§ **INPUT FOR THIS TASK**:

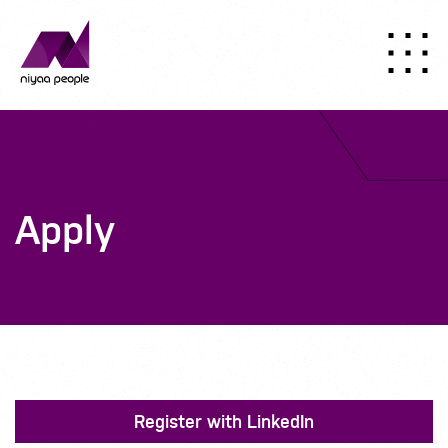
Apply
Register with LinkedIn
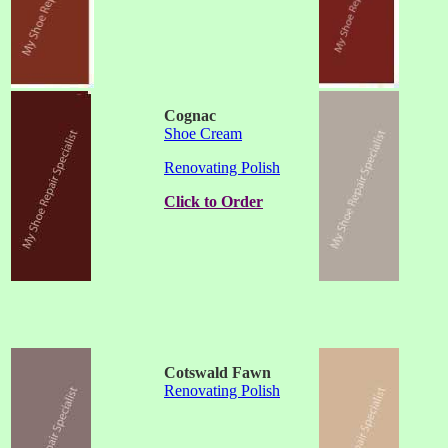
Cognac
Shoe Cream
Renovating Polish
Click to Order
Cotswald Fawn
Renovating Polish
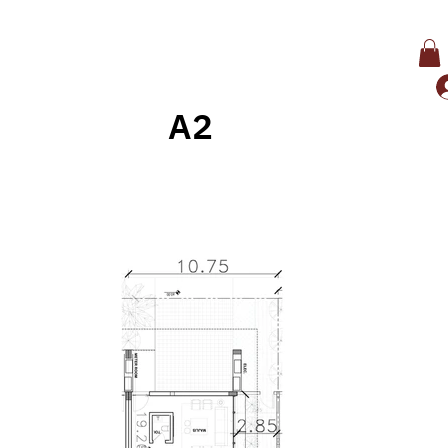
A2
Back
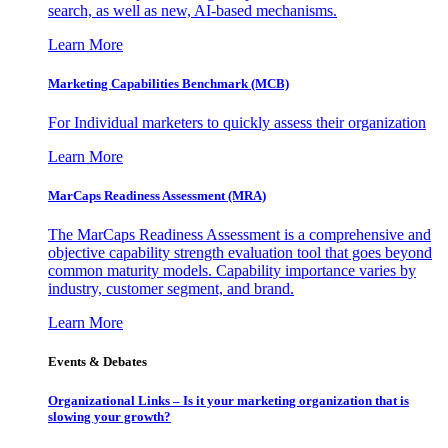
search, as well as new, AI-based mechanisms.
Learn More
Marketing Capabilities Benchmark (MCB)
For Individual marketers to quickly assess their organization
Learn More
MarCaps Readiness Assessment (MRA)
The MarCaps Readiness Assessment is a comprehensive and
objective capability strength evaluation tool that goes beyond
common maturity models. Capability importance varies by
industry, customer segment, and brand.
Learn More
Events & Debates
Organizational Links – Is it your marketing organization that is
slowing your growth?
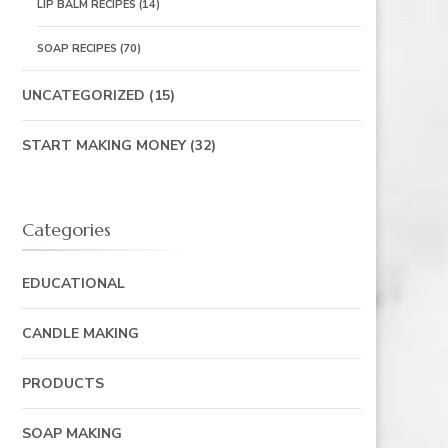
LIP BALM RECIPES
(14)
SOAP RECIPES
(70)
UNCATEGORIZED
(15)
START MAKING MONEY
(32)
Categories
EDUCATIONAL
CANDLE MAKING
PRODUCTS
SOAP MAKING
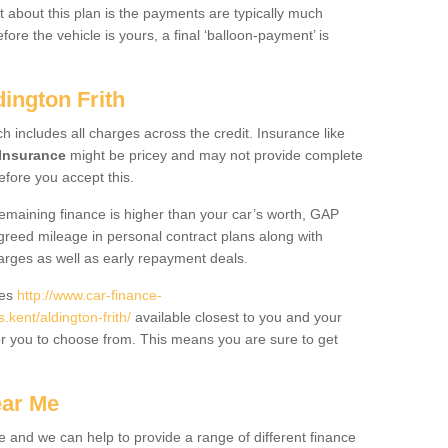
 about this plan is the payments are typically much
re the vehicle is yours, a final ‘balloon-payment’ is
dington Frith
ch includes all charges across the credit. Insurance like
Insurance
might be pricey and may not provide complete
fore you accept this.
 remaining finance is higher than your car’s worth, GAP
greed mileage in personal contract plans along with
harges as well as early repayment deals.
des
http://www.car-finance-
ent/aldington-frith/
available closest to you and your
or you to choose from. This means you are sure to get
ear Me
e and we can help to provide a range of different finance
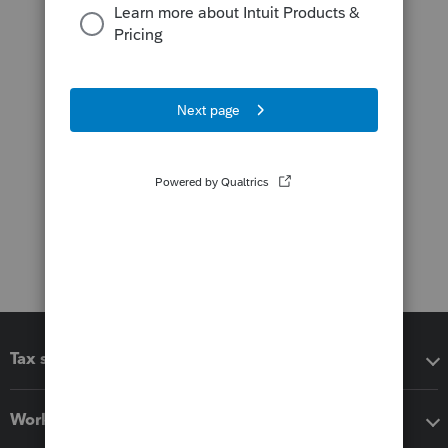
Tax software
Workflow add-ons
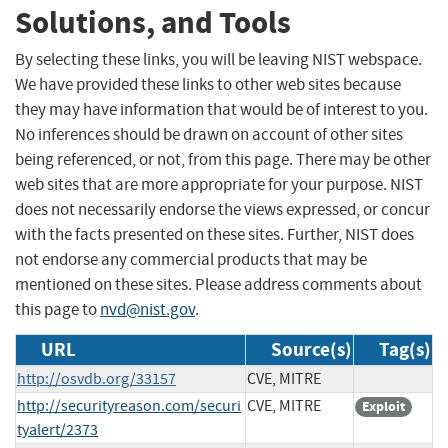
Solutions, and Tools
By selecting these links, you will be leaving NIST webspace.
We have provided these links to other web sites because
they may have information that would be of interest to you.
No inferences should be drawn on account of other sites
being referenced, or not, from this page. There may be other
web sites that are more appropriate for your purpose. NIST
does not necessarily endorse the views expressed, or concur
with the facts presented on these sites. Further, NIST does
not endorse any commercial products that may be
mentioned on these sites. Please address comments about
this page to
nvd@nist.gov
.
URL
Source(s)
Tag(s)
http://osvdb.org/33157
CVE, MITRE
http://securityreason.com/securi
CVE, MITRE
Exploit
tyalert/2373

§ **WHAT THE TASK REQUIRES**: Print each entry above verbatim, pictures left out.

§ **SOLUTION BELOW**:
Apply
Register with LinkedIn
Cognac
Shoe Cream
Renovating Polish
Click to Order
Cotswald Fawn
Renovating Polish
A2
Back
search, as well as new, AI-based mechanisms.
Learn More
Marketing Capabilities Benchmark (MCB)
For Individual marketers to quickly assess their organization
Learn More
MarCaps Readiness Assessment (MRA)
The MarCaps Readiness Assessment is a comprehensive and
objective capability strength evaluation tool that goes beyond
common maturity models. Capability importance varies by
industry, customer segment, and brand.
Learn More
Events & Debates
Organizational Links – Is it your marketing organization that is
slowing your growth?
LIP BALM RECIPES
(14)
SOAP RECIPES
(70)
UNCATEGORIZED
(15)
START MAKING MONEY
(32)
Categories
EDUCATIONAL
CANDLE MAKING
PRODUCTS
SOAP MAKING
 about this plan is the payments are typically much
re the vehicle is yours, a final ‘balloon-payment’ is
dington Frith
ch includes all charges across the credit. Insurance like
Insurance
might be pricey and may not provide complete
fore you accept this.
 remaining finance is higher than your car’s worth, GAP
greed mileage in personal contract plans along with
harges as well as early repayment deals.
des
http://www.car-finance-
ent/aldington-frith/
available closest to you and your
or you to choose from. This means you are sure to get
ear Me
e and we can help to provide a range of different finance
Tax software
Workflow add-ons
Solutions, and Tools
By selecting these links, you will be leaving NIST webspace.
We have provided these links to other web sites because
they may have information that would be of interest to you.
No inferences should be drawn on account of other sites
being referenced, or not, from this page. There may be other
web sites that are more appropriate for your purpose. NIST
does not necessarily endorse the views expressed, or concur
with the facts presented on these sites. Further, NIST does
not endorse any commercial products that may be
mentioned on these sites. Please address comments about
this page to
nvd@nist.gov
.
URL
Source(s)
Tag(s)
http://osvdb.org/33157
CVE, MITRE
http://securityreason.com/securi
CVE, MITRE
Exploit
tyalert/2373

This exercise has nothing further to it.